I think this was really a movie about faith. About a kind of faith that has nothing to do with religion or god. A faith in something simple, like love. That love could be enough for us, even in a world without God. That even faith in love, true love, could be a kind of trial, could call for an immense commitment and sacrifice. That even faith in love could require miracles. I think that's the message of the movie.
In plot, this is similar to Rohmer's "Le Rayon Vert" (1986). The heroine roams around, looking for signs and trying to feel comfortable in different locales, and then the deus ex machina arrives at the end. I get tired of both heroines, as they are so focused on finding happiness through men. This film is maybe the only film ever that makes Shakespeare's play seem interesting, without even showing the bear.
Throughout I wanted to reach through the screen and either slap Felicie upside the head or help her find a second brain cell so she would have two to rub together. Then, tears flow at the play and my heart goes out to her and the improbable but perfectly logically ending arrives and I feel a tear myself.
A very nice piece--nice overlay with the Shakespeare bit and the woman encased in the glass coffin. Very subtle and effective use of metaphor and delicate narrative cues.
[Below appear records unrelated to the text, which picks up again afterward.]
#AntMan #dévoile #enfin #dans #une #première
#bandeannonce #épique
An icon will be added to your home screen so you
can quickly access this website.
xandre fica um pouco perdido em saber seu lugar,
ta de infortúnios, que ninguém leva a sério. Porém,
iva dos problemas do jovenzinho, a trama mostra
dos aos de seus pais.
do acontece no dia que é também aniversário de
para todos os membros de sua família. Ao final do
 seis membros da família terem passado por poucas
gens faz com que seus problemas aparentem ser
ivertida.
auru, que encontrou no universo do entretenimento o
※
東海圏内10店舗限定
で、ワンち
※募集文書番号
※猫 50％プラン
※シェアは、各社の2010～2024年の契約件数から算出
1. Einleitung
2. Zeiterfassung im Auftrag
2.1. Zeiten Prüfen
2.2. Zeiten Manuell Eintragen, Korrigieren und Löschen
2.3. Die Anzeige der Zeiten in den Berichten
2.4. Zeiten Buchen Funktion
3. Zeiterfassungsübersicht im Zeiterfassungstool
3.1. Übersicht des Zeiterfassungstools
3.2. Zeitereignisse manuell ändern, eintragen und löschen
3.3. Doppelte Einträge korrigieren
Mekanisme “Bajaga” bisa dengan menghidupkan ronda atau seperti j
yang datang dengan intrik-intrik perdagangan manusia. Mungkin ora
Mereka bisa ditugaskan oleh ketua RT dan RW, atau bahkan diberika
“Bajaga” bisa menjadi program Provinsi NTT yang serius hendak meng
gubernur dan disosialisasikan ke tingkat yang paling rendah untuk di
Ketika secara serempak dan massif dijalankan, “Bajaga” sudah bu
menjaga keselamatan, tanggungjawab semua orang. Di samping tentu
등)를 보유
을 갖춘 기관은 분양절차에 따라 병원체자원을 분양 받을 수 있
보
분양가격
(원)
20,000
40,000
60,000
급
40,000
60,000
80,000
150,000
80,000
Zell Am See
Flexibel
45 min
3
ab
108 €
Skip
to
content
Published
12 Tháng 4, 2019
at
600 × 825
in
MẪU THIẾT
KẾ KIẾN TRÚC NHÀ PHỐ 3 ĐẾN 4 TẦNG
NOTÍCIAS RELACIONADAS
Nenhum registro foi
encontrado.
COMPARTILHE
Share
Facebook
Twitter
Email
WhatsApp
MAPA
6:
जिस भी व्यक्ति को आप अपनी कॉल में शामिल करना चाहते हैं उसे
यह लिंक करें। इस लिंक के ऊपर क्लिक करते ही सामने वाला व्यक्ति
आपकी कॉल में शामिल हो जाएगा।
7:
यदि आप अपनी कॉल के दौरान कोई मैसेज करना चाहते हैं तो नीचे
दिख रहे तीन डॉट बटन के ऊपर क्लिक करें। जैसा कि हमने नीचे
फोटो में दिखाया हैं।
If you can withstand the typical saccharine Rohmer ending, a pleasant and worthwhile film. Good show.
From what I've read, this seems to be a bit of a weaker Rohmer film. And from watching it, I have to say that I agree somewhat. It's certainly a bit melodramatic and ho-hum a lot of the way through. But Rohmer does a nice job of capturing some of the minutiae of life and complicated relationships. For that I give him a thumbs up.
You either love Rohmer or hate Rohmer; Nothing to do with subtitles, we use them for NCIS since written words add meaning; Nothing to do with philosophy, especially not JANSENISM, this is pure romance, French Romance. I remember when Rohmer passed, the very real sadness we will not see a new Rohmer film ever again…
The "naturalness" of the banal in which Romer specialized, and the banality with which the artistic is drawn, may present vices that limit the range of its possibilities, corroborated by the reiteration of his fictions. In addition, the Shakespeare's theatrical extract is spurious. However the ending, specifically jansenist, of an everyday expectable Grace, is absolutely celebratory and convivial.